This past weekend, I had the opportunity to speak at UC San Diego’s Stein Institute for Research on Aging event on bone health. Participants submitted questions at the end my talk entitled, Are You Sabotaging Your Bone Health? Since I was unable to answer all the questions, I will use those questions both answered and unanswered for the Q&A entries over the next several months.
Bone Health Question for Today:
Do you recommend strontium citrate supplements for those with osteoporosis?
The answer is no, because there is no evidence for this compound for safety or effectiveness in prevention or treatment of osteoporosis. Strontium citrate has not been evaluated systematically in clinical trials for fracture reduction.
What is Strontium?
Strontium is a naturally occurring mineral (element number 38 on the periodic table you may have studied in chemistry). Your body naturally contains about 320 mg of strontium, most of which is in bone. Strontium is obtained primarily through diet with an average daily intake of approximately 1 to 5 mg. Strontium can replace calcium in some of its biochemical processes because of the similarity between the two elements: like calcium, strontium has two positive charges.

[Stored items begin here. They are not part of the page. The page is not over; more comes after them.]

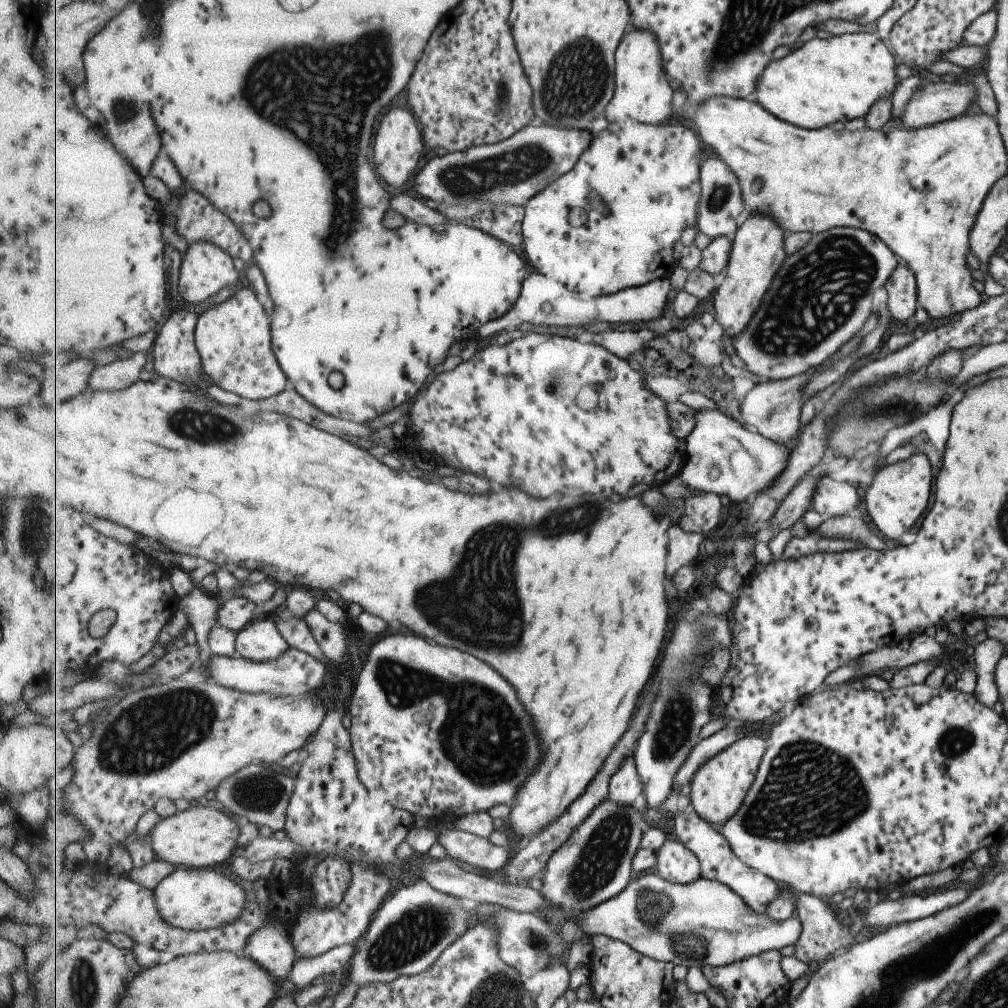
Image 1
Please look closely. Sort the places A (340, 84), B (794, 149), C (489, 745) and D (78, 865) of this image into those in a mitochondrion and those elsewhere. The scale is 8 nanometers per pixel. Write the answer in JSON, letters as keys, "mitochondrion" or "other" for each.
{"A":"mitochondrion","B":"other","C":"mitochondrion","D":"other"}

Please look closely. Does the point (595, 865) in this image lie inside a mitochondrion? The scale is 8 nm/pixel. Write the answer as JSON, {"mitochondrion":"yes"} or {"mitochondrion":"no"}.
{"mitochondrion":"yes"}

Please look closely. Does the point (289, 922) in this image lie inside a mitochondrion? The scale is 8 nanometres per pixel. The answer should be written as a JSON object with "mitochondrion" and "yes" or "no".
{"mitochondrion":"no"}

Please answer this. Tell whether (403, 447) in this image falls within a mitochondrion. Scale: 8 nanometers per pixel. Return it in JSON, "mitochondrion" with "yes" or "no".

In the bone, strontium is incorporated into the bone mineral and retained in your skeleton. Strontium for medicines is combined with various salts for use. The compound strontium ranelate is available in other countries for treatment of osteoporosis. It is not approved for use in the US. However, over-the-counter supplements containing the salt strontium citrate are available.

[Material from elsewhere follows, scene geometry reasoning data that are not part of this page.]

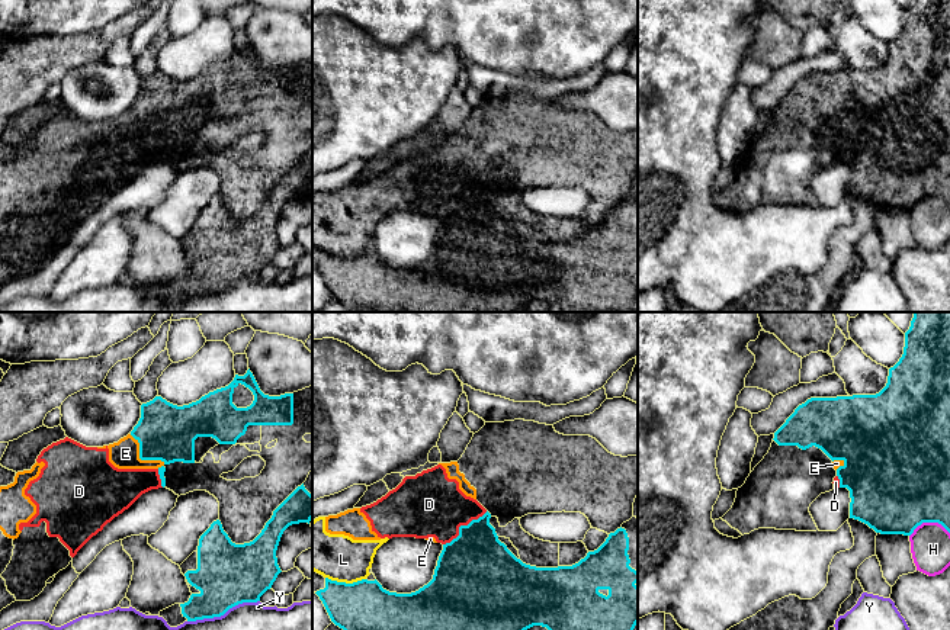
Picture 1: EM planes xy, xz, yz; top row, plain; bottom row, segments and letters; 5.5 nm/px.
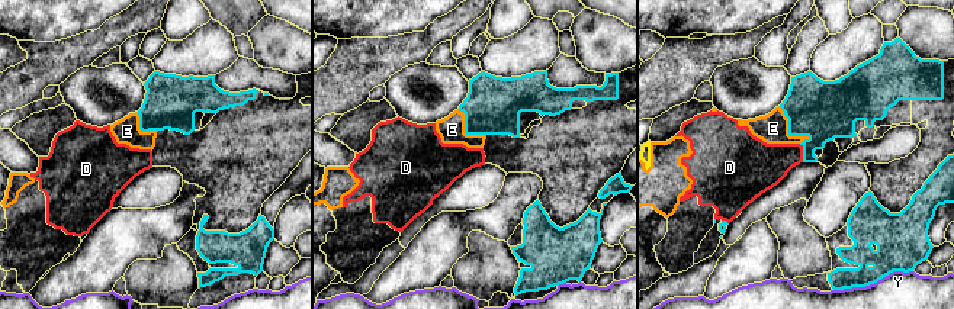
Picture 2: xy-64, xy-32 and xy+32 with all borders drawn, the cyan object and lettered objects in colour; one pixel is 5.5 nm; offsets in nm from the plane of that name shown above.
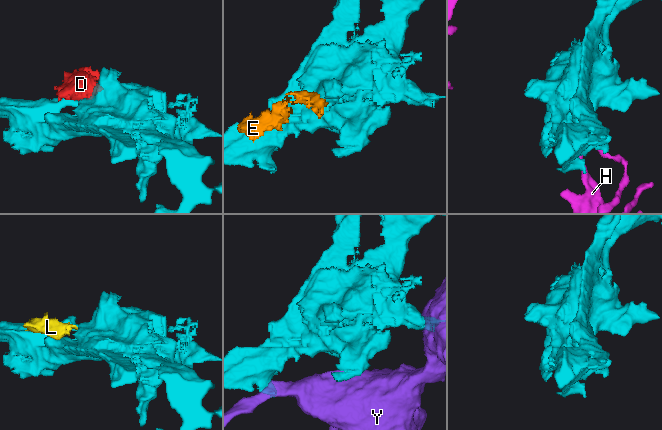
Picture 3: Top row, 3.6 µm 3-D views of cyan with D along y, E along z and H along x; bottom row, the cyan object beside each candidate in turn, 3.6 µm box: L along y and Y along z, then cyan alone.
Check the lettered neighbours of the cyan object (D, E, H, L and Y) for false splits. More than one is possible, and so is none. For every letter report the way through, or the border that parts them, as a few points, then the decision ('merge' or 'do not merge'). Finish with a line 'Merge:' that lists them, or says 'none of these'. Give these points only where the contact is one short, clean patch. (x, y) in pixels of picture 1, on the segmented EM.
D: do not merge
E: do not merge
H: do not merge
L: do not merge
Y: do not merge
Merge: none of these

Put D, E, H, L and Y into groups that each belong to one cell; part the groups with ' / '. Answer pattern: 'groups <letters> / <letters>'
groups D E L / H / Y

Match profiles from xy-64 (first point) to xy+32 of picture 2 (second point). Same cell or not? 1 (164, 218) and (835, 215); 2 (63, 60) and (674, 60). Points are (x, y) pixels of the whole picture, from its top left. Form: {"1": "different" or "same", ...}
{"1": "same", "2": "same"}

Bone Density Changes with Strontium
Measuring changes in bone density with use of any strontium salts on our current standard, DXA, is fraught with problems. Strontium is denser than calcium. Therefore, much of the bone density increase is technical artifact due to the replacement of some calcium with strontium. Complex mathematical formulas have been derived to adjust the DXA bone density measurements. In general, the error in DXA measurement is estimated at 10 percent above the “real” bone density.
If you are using strontium citrate or strontium ranelate, be sure to find a DXA center that knows how to adjust your bone density measurement for the presence of strontium.
European Medicines Agency and Strontium Ranelate
In the meantime, we are awaiting the final word from the European equivalent of our FDA regarding removing strontium ranelate from their market. Heart problems, blood clots, and more risks were found to outweigh the modest benefit of fracture reduction with use of strontium ranelate.
If you are taking any form of strontium talk with your doctor about your individual risks. Long term action in bone of strontium remains unanswered. The question of strotium toxicity has been raised. This concern is based on reports in the literature that high strontium levels cause detrimental effects in bone such as rickets and osteomalacia (soft bones).